We use plasma lamps for their enhanced UV-A and UV-B rays, which pretty much eradicates the risk of fungal diseases. The best thing to do is to combine plasma and ceramic halogen lamps. It’s really expensive, though. Plus, there is a problem with plasma lights that the body with the discharge inside does not last very long. This makes the production process much more expensive than it should be.

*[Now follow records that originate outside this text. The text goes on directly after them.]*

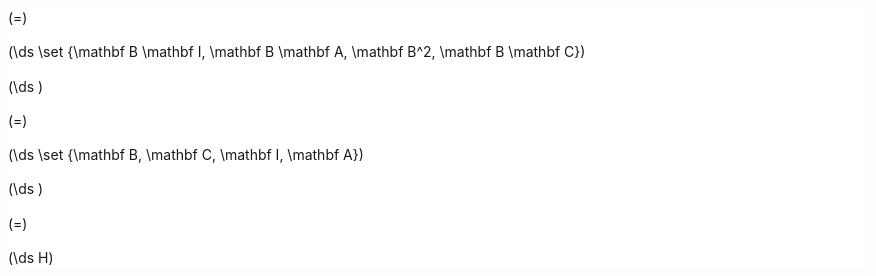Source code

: \(=\)







\(\ds \set {\mathbf B \mathbf I, \mathbf B \mathbf A, \mathbf B^2, \mathbf B \mathbf C}\)




















\(\ds \)

\(=\)







\(\ds \set {\mathbf B, \mathbf C, \mathbf I, \mathbf A}\)




















\(\ds \)

\(=\)







\(\ds H\)














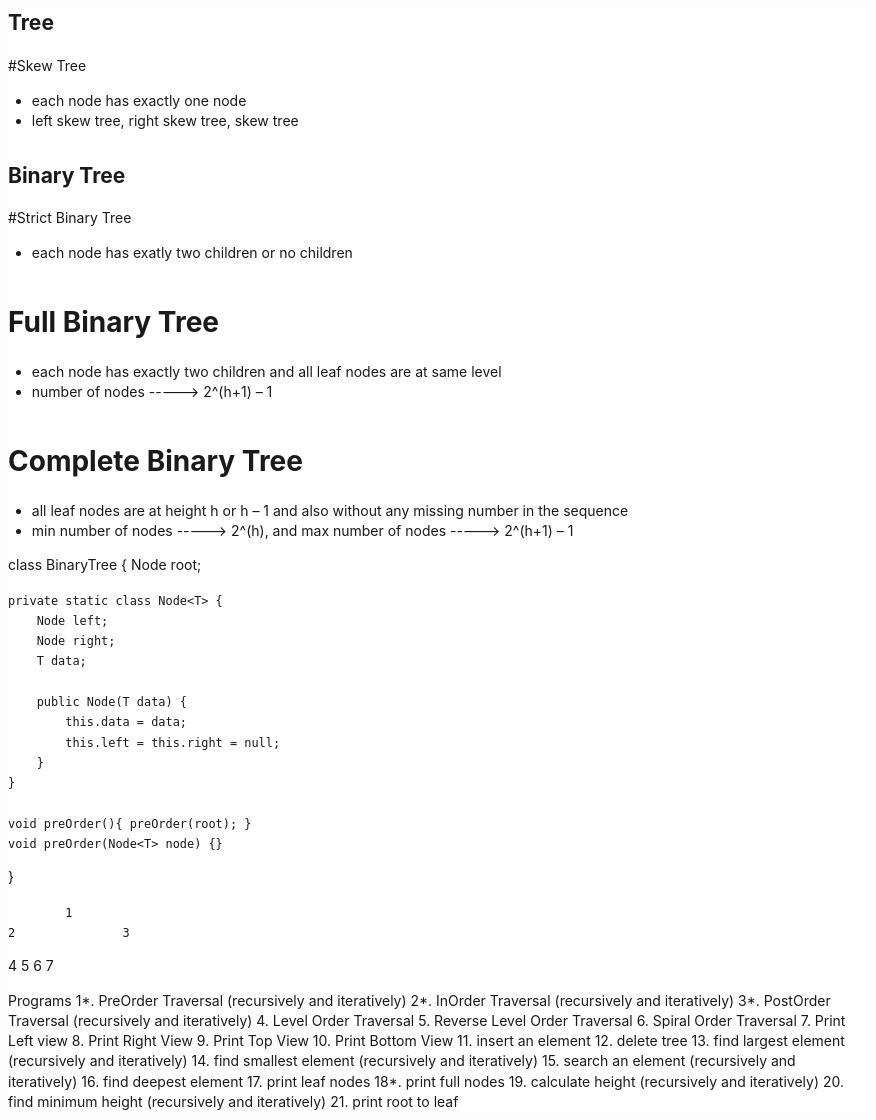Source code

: ## Tree

#Skew Tree
- each node has exactly one node
- left skew tree, right skew tree, skew tree

## Binary Tree

#Strict Binary Tree
- each node has exatly two children or no children

# Full Binary Tree
- each node has exactly two children and all leaf nodes are at same level
- number of nodes -----> 2^(h+1) – 1

# Complete Binary Tree
- all leaf nodes are at height h or h – 1 and also without any missing number in the sequence
- min number of nodes -----> 2^(h), and max number of nodes -----> 2^(h+1) – 1

class BinaryTree<T> {
	Node root;
	
	private static class Node<T> {
		Node left;
		Node right;
		T data;
		
		public Node(T data) {
			this.data = data;
			this.left = this.right = null;
		}
	}

	void preOrder(){ preOrder(root); }
	void preOrder(Node<T> node) {}
}

			1
	2				3
4		5		6		7

Programs
1*.  PreOrder Traversal (recursively and iteratively)
2*.  InOrder Traversal (recursively and iteratively)
3*.  PostOrder Traversal (recursively and iteratively)
4.  Level Order Traversal 
5.  Reverse Level Order Traversal
6.  Spiral Order Traversal
7.  Print Left view 
8.  Print Right View
9.  Print Top View
10. Print Bottom View
11. insert an element
12. delete tree 
13. find largest element (recursively and iteratively)
14. find smallest element (recursively and iteratively)
15. search an element (recursively and iteratively)
16. find deepest element
17. print leaf nodes
18*. print full nodes
19. calculate height (recursively and iteratively)
20. find minimum height (recursively and iteratively)
21. print root to leaf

What we talked about next was not really about growing, so I will end the transcript here. But before I say goodbye, I want to briefly describe tissue culturing, which I think could be of interest not only to home growers. It all comes down to utilizing the removal of meristem from a plant. Meristem can be found in the stems of side branches, plant tops, etc. This part of the plant is then disinfected and cut into bits in sterile environment. The cuts range from one to couple millimetres in size. They are then transplanted into a special growing medium, also sterile, which looks like gel. A brand new plant is then grown from the meristem. The freshly grown plant is completely free of any pathogens and has identical characteristics as the meristem source plant. To put it bluntly: a small branch is removed from the mother plant, pre-selected sections of it are cut into small bits, and, finally, these cuttings are planted into the aforementioned growing medium. Unfortunately for home growers, it is very difficult to achieve the necessary sterility at home. If any pathogens were to make into the medium, e.g. a mould spore, it would quickly start spreading through the medium and probably attack or devour the plant.